You'll notice in that example that every time a new STRUCT is created, one of the parameters is the connection:
structEmployee[i] = new oracle.sql.STRUCT(descEmployee, conn, empValues);
We noticed that it takes a long time to create these structs, especially when the database is in Europe and the application is running in the US. When the database and application are both in London it speeds up, but makes me think that we are making database calls to create each new struct.
Is that true? If so, is there a way to batch it up so that it goes faster? I haven't been able to find any examples or anything in the Oracle docs that talks about performance tuning creating the creation of STRUCTS from Java, so any help would be appreciated.
A year after my original post I was re-examining the code that had the performance issue and finally found the solution to my problem! It was not the creation of the STRUCT, the problem I had was the lifecycle of my Struct descriptors.
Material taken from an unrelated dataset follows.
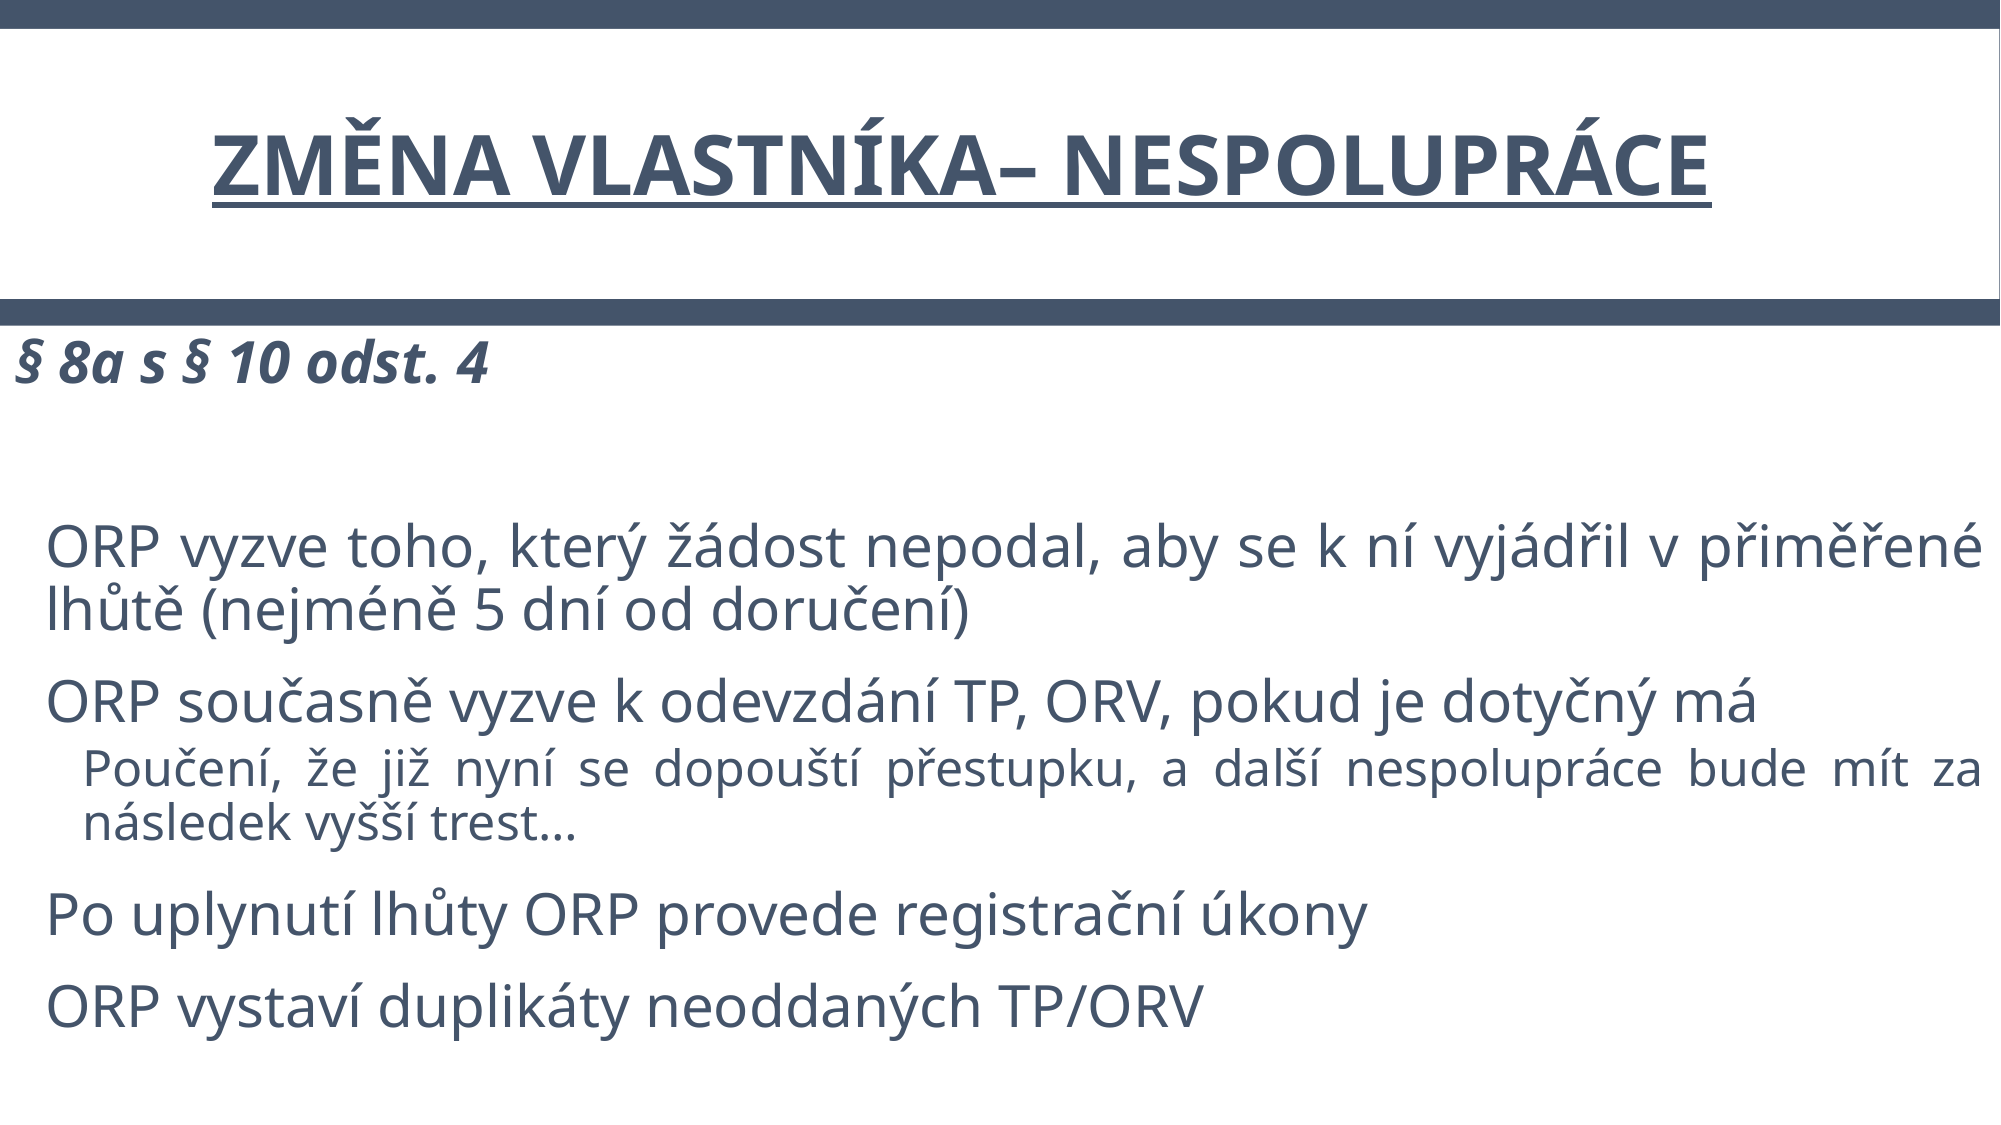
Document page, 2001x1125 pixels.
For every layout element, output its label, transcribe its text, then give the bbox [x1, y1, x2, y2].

list § 8a s § 10 odst. 4 ORP vyzve toho, který žádost nepodal, aby se k ní vyjádřil v přiměřené lhůtě (nejméně 5 dní od doručení) ORP současně vyzve k odevzdání TP, ORV, pokud je dotyčný má Poučení, že již nyní se dopouští přestupku, a další nespolupráce bude mít za následek vyšší trest… Po uplynutí lhůty ORP provede registrační úkony ORP vystaví duplikáty neoddaných TP/ORV [0, 325, 2000, 1125]
title Změna vlastníka– nespolupráce [197, 46, 1803, 295]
I was creating a struct descriptor for each batch, and that turned out to be the slow part.
In effect I had something like this:
foreach batch of 1000 records
create struct descriptor
foreach record in batch
create struct and add to array
end foreach
create array descriptor
create array from struct array
execute stored proc
end foreach
In the end I changed it so something like this:
create struct descriptor
create array descriptor
foreach batch of 1000 records
foreach record in batch
create struct
end foreach
create array from struct array
execute stored proc
end foreach
I also found out that struct descriptors can be used across connections, so you could theoretically have some kind of cache or pool of descriptors that could be used across the applications, even if it gets used with a different connection than when it was originally created. I did not run a test to see if a single descriptor was thread safe, but my best guess is that it's not.
Making the above change really helped improve performance. I got a 2X - 6X improvement by reusing the descriptors, depending on the number of attributes in the user defined type. The more attributes in the type the more improvement I saw.